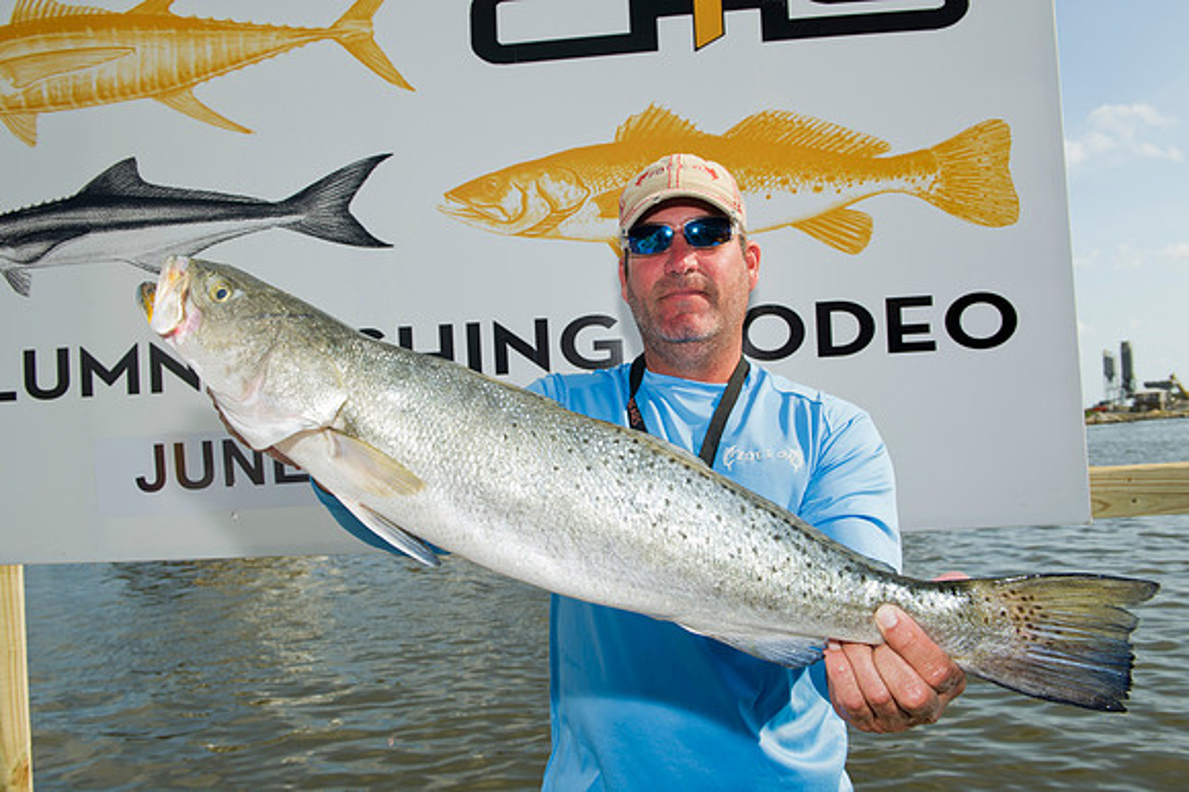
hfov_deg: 65.5
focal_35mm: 28
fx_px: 924
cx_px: 594
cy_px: 396
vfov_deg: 46.4
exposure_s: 1/250
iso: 125
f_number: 10
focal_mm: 28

● **WHAT IS REQUIRED**: Each line from the one with "focal_35mm: 28" through the last line of the material is to be retyped exactly, and no other line is.

● **YOUR RESPONSE**:
focal_35mm: 28
fx_px: 924
cx_px: 594
cy_px: 396
vfov_deg: 46.4
exposure_s: 1/250
iso: 125
f_number: 10
focal_mm: 28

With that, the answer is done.